Entries from a dataset
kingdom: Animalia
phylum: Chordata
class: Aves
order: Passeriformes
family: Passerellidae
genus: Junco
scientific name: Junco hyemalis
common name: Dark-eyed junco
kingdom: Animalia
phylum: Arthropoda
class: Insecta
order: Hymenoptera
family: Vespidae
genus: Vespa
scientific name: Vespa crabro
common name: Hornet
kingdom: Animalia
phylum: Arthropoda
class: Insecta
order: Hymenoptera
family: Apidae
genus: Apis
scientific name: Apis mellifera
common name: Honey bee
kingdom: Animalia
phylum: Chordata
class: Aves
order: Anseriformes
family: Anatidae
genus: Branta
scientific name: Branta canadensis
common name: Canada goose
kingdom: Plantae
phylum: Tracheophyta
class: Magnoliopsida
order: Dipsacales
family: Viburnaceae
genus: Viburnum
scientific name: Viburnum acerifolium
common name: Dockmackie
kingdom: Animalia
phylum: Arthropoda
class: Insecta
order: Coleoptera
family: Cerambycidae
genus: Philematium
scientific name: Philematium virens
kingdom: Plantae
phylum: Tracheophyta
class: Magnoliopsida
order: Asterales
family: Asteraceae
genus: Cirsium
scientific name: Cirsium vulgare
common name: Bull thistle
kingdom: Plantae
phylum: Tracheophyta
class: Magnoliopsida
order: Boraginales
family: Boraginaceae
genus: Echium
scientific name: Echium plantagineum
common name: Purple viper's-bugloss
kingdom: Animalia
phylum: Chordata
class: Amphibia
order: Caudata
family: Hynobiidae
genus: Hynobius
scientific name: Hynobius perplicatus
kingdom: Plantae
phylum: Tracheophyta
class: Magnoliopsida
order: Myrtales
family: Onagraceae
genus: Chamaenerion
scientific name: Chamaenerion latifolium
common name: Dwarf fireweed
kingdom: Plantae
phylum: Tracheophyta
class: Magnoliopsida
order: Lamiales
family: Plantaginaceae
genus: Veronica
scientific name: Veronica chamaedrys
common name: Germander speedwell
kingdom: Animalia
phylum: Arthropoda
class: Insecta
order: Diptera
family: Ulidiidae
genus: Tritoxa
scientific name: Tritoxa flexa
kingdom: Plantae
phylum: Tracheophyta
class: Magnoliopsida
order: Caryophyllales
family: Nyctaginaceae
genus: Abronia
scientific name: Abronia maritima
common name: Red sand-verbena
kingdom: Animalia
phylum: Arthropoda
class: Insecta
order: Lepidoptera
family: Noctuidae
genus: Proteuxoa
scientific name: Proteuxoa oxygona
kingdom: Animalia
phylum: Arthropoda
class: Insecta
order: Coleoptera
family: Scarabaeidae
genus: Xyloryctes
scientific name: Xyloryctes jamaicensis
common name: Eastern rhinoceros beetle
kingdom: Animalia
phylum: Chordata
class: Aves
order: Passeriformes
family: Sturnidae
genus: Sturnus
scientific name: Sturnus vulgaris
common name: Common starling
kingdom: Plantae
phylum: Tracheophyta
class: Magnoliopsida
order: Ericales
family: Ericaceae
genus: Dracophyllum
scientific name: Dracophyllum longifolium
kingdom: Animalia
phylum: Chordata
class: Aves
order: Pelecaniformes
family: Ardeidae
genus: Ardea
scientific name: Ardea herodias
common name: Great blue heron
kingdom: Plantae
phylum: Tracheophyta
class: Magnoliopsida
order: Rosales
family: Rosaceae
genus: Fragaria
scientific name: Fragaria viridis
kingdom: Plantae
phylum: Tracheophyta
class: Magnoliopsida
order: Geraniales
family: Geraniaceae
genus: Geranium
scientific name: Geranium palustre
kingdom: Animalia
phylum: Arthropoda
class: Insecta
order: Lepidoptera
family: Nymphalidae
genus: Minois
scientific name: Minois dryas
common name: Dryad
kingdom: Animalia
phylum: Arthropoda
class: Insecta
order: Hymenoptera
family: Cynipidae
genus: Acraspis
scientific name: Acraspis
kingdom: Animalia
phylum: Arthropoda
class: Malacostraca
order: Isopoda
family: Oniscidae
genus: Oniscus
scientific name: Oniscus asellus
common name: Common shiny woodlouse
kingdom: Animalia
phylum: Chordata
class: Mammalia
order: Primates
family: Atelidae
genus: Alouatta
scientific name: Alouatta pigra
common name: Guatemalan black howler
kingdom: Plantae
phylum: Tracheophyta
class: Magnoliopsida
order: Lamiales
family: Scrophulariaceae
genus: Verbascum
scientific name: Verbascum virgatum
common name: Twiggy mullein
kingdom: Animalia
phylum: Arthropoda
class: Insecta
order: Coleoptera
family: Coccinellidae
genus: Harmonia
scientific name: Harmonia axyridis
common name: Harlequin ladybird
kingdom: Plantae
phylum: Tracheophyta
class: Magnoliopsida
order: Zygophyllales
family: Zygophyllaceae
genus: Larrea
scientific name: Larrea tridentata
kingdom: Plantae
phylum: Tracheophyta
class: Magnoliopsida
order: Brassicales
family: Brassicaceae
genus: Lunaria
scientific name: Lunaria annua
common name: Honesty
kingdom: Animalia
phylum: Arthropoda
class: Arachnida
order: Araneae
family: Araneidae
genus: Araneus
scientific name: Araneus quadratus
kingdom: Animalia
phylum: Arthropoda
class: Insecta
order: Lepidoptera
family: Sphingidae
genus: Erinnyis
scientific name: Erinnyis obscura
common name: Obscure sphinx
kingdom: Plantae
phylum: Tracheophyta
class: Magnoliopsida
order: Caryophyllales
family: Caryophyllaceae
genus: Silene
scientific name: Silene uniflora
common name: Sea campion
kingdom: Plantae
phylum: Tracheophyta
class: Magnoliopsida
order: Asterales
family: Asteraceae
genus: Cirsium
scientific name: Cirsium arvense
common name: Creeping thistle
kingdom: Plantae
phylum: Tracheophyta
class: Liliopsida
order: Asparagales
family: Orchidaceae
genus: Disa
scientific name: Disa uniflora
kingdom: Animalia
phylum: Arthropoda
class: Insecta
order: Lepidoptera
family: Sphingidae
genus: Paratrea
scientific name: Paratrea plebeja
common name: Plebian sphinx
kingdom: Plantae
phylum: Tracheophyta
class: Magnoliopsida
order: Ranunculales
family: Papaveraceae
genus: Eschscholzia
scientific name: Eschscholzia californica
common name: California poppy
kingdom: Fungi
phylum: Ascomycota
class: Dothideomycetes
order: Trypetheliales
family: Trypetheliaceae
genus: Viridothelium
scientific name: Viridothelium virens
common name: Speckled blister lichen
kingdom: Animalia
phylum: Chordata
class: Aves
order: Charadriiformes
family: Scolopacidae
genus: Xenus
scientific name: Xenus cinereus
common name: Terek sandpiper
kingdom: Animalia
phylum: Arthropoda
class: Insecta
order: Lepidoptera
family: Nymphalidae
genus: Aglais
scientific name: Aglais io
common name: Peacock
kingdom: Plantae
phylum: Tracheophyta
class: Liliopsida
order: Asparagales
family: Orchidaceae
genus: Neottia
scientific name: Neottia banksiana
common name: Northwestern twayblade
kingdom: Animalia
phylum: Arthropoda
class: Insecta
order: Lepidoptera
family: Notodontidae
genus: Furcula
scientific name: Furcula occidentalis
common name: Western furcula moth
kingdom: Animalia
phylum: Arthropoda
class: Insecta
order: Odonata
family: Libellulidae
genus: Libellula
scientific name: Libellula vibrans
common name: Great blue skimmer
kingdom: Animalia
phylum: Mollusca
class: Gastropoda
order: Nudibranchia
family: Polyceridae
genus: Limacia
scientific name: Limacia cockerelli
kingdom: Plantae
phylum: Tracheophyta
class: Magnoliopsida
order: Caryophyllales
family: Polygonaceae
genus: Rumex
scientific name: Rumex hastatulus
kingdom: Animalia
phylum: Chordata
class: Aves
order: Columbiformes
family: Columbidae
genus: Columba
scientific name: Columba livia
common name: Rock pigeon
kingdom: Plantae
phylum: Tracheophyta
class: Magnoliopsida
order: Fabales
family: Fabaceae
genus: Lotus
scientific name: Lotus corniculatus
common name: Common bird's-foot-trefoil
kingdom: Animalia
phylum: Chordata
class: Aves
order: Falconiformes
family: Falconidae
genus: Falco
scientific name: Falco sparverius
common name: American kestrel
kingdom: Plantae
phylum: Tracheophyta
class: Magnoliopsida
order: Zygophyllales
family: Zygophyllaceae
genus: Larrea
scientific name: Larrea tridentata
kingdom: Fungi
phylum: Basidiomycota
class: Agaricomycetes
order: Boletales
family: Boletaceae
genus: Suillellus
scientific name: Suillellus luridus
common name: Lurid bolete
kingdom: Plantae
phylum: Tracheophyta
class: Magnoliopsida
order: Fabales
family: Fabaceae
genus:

Given exercise –
Please transcribe the lines of the records above, from the line with "class: Dothideomycetes" to the line with "genus: Neottia", both included, keeping every line exactly as it appears.

Full solution –
class: Dothideomycetes
order: Trypetheliales
family: Trypetheliaceae
genus: Viridothelium
scientific name: Viridothelium virens
common name: Speckled blister lichen
kingdom: Animalia
phylum: Chordata
class: Aves
order: Charadriiformes
family: Scolopacidae
genus: Xenus
scientific name: Xenus cinereus
common name: Terek sandpiper
kingdom: Animalia
phylum: Arthropoda
class: Insecta
order: Lepidoptera
family: Nymphalidae
genus: Aglais
scientific name: Aglais io
common name: Peacock
kingdom: Plantae
phylum: Tracheophyta
class: Liliopsida
order: Asparagales
family: Orchidaceae
genus: Neottia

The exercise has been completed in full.